Q. You wrote about a home remedy for a nighttime cough that called for putting a heating pad under the butt. As a doctor, I must say: Don’t do this! Nasty burns can result.

A. Thank you for the reminder. Many other readers also warned about going to bed with a heating pad. Some pointed out that newer heating pads turn themselves off after half an hour.

There are certainly other remedies for nighttime coughs. Some of them, such as smearing Vicks VapoRub on the soles of the feet, might not meet medical approval, but they should not be harmful.


Q. I solved my acid reflux problem with an answer that had been in your column a few years ago: almonds. I had just had a bad experience with a medication called Dexilant. It made my acid reflux 10 times worse.

I stopped the medication and started eating almonds. I experimented with raw, roasted and roasted with salt to see what worked best for me. I found almonds roasted with salt did the trick.

Someone had written in that they ate almonds before a meal to prevent heartburn. I also ate almonds just as a snack.

I got to the point I only needed the almonds after a tomato-based meal, and after a little more time I needed none at all. I still eat them as a snack, though.

I do get heartburn occasionally. Depending on where I am, I’ll take Tums or almonds. I hope this information will help some of your readers, because it was a huge help for me.

A. We appreciate your story. Other readers have suggested that about half a dozen almonds are enough to ward off heartburn.

We have information about almonds, bananas, fennel, ginger and a range of other options for heartburn in our book “The People’s Pharmacy Quick and Handy Home Remedies.” It is available online at


Q. I have been afflicted with hand psoriasis for several years. My dermatologist has prescribed a $1,000 UV light that is less than effective. She also has given me a prescription steroid ointment that I apply and then wear vinyl exam gloves overnight.

A few weeks ago, I had an intense craving for pico de gallo (not a favorite munchie). After eating it for four days, I read your article about psoriasis and cilantro.

Looking at my hands, I could see that the psoriasis had significantly improved. I now eat pico de gallo with extra cilantro every other day.

A friend suggested infusing the cilantro in EVOO (extra-virgin olive oil) and using it that way. After three topical applications, the infused oil works marvelously. I thought you’d like to know!
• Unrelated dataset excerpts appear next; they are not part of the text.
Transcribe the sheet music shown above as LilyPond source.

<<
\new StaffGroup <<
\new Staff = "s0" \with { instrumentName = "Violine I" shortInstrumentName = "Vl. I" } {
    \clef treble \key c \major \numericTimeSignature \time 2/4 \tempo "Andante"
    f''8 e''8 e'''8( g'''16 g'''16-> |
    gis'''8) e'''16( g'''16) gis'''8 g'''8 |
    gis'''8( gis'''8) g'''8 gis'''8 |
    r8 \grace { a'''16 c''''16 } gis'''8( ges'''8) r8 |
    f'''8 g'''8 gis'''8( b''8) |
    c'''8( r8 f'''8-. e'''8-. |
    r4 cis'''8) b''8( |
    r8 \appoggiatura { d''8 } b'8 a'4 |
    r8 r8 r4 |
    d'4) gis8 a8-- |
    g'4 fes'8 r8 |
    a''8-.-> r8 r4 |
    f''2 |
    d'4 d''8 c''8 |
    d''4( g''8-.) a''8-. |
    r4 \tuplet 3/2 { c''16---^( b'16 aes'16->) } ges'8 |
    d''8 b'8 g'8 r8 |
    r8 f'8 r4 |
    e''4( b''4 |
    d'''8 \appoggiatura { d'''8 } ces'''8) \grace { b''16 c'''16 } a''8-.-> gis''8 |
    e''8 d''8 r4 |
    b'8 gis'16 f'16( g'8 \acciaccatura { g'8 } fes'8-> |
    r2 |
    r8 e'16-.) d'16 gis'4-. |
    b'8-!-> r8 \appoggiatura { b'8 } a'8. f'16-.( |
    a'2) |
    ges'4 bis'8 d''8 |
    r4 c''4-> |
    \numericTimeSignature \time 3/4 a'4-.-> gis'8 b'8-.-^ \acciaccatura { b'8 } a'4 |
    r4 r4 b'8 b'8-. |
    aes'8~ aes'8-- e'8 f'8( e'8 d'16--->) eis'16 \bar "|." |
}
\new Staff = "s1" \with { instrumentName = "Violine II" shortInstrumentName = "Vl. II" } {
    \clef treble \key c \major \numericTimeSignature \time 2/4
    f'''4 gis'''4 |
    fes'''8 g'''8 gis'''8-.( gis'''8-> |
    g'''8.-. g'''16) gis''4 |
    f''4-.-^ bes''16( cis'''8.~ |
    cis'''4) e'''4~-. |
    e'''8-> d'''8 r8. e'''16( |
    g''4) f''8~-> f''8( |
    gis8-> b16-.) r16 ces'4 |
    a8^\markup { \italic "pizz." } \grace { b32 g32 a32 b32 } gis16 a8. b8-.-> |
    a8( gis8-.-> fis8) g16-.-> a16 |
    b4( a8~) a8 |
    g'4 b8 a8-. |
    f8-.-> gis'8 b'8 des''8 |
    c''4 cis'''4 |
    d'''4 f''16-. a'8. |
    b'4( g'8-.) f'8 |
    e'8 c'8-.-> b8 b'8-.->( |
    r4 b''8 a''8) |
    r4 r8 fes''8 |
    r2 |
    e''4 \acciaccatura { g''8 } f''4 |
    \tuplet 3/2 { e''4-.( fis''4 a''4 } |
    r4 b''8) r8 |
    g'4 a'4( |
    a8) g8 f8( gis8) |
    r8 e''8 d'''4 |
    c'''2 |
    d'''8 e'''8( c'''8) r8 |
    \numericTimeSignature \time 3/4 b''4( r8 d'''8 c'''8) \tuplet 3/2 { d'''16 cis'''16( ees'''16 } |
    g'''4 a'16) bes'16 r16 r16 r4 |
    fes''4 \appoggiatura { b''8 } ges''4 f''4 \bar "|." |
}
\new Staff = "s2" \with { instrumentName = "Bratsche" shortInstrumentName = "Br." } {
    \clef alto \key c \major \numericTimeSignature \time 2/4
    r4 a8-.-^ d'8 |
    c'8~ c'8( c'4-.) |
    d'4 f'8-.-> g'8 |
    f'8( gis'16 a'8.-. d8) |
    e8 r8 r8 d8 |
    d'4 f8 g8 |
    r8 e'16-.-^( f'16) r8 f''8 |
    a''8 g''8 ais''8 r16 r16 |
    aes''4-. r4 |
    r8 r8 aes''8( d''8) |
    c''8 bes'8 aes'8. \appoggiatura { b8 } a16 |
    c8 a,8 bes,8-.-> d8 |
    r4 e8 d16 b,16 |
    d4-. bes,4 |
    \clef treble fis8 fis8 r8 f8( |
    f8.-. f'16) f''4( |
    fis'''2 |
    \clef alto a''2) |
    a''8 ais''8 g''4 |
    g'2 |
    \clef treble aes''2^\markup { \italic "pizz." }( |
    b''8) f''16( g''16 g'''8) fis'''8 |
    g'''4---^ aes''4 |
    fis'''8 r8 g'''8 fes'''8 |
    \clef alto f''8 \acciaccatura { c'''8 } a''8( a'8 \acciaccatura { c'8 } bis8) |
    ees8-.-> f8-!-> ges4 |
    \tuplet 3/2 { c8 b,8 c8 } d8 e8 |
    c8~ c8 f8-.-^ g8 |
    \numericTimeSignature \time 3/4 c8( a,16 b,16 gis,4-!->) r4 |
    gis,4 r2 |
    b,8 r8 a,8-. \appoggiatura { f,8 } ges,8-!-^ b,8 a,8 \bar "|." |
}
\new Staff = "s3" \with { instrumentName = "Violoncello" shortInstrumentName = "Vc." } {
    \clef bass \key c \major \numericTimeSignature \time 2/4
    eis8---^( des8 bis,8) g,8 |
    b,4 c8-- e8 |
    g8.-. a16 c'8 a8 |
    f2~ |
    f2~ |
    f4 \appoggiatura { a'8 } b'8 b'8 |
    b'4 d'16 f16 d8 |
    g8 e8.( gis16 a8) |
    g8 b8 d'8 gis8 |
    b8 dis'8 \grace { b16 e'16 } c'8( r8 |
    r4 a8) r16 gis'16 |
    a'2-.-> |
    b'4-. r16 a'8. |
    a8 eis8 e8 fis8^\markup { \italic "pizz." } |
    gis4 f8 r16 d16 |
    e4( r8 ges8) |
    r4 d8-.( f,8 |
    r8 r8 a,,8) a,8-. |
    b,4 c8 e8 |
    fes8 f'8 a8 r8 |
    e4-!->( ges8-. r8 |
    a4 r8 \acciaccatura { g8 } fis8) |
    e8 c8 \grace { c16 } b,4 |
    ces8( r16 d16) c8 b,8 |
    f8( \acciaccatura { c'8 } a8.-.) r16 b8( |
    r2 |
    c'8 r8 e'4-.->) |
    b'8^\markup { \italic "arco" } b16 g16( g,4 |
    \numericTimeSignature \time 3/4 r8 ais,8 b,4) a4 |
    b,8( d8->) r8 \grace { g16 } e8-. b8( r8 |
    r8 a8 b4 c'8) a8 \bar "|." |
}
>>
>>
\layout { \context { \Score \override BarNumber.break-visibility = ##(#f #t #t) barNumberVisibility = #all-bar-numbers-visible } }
A. Pico de gallo is an uncooked salsa made with tomatoes, onions, chili peppers and (often) cilantro. We heard years ago from a psoriasis sufferer that eating salsa brought him relief. We did not think to ask him if his salsa contained cilantro.

The idea of infusing EVOO with cilantro and using it as a salve is new to us. We’re glad to hear about another way to use cilantro against psoriasis. The oil could be especially helpful for those who can’t abide the taste of this green herb.


Q. I want to share with fellow readers a pleasant discovery about an unpleasant subject: constipation. I have tried most conventional remedies for this problem. I eat a high-fiber diet, drink water regularly and take a stool softener every evening before bed.

However, I’ve found that the best remedy is hummus, which is high in fiber no matter what the flavor.

Whenever I eat it, either as an appetizer or as part of a meal, I am always pleased with the result the following morning.

A. Perhaps your tasty remedy also will work for others who are troubled with sluggish digestive tracts.